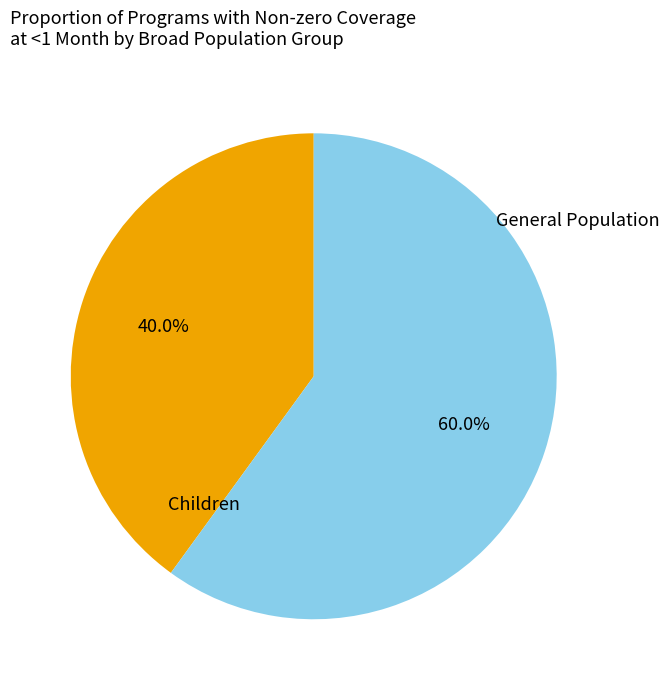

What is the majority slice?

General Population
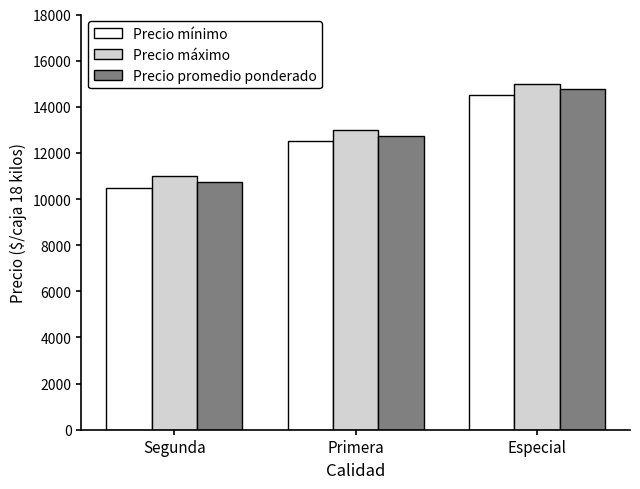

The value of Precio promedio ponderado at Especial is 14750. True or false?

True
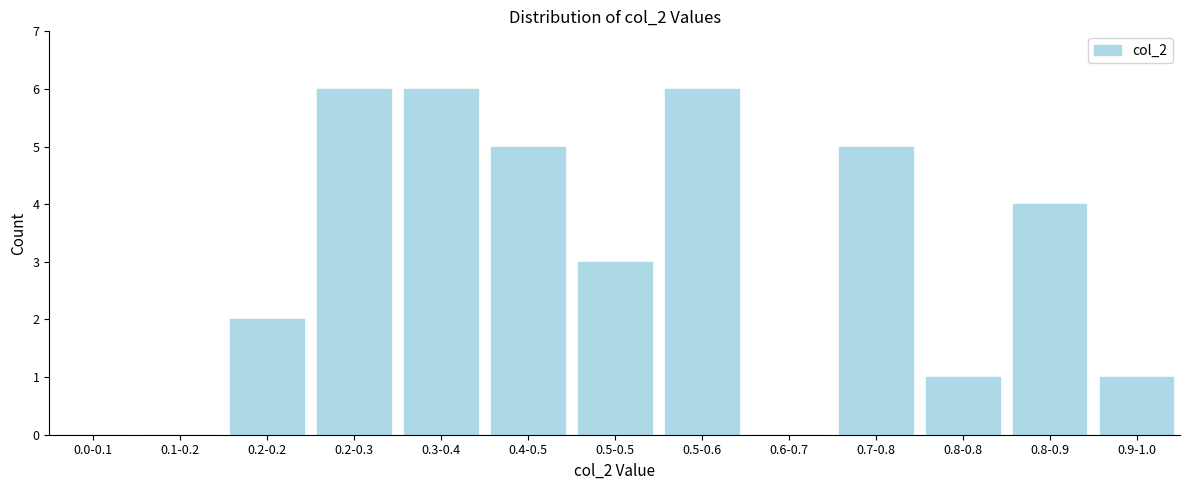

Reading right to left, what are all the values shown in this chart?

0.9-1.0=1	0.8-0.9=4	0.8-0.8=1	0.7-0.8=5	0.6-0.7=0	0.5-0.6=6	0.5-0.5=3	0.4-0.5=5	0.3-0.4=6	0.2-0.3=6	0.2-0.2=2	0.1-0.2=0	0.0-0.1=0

=====

• Task details: Copy the text lines from every row above word for word, and leave the pictures out of your copy.

• Written solution:
What is the majority slice?

General Population

The value of Precio promedio ponderado at Especial is 14750. True or false?

True

Reading right to left, what are all the values shown in this chart?

0.9-1.0=1	0.8-0.9=4	0.8-0.8=1	0.7-0.8=5	0.6-0.7=0	0.5-0.6=6	0.5-0.5=3	0.4-0.5=5	0.3-0.4=6	0.2-0.3=6	0.2-0.2=2	0.1-0.2=0	0.0-0.1=0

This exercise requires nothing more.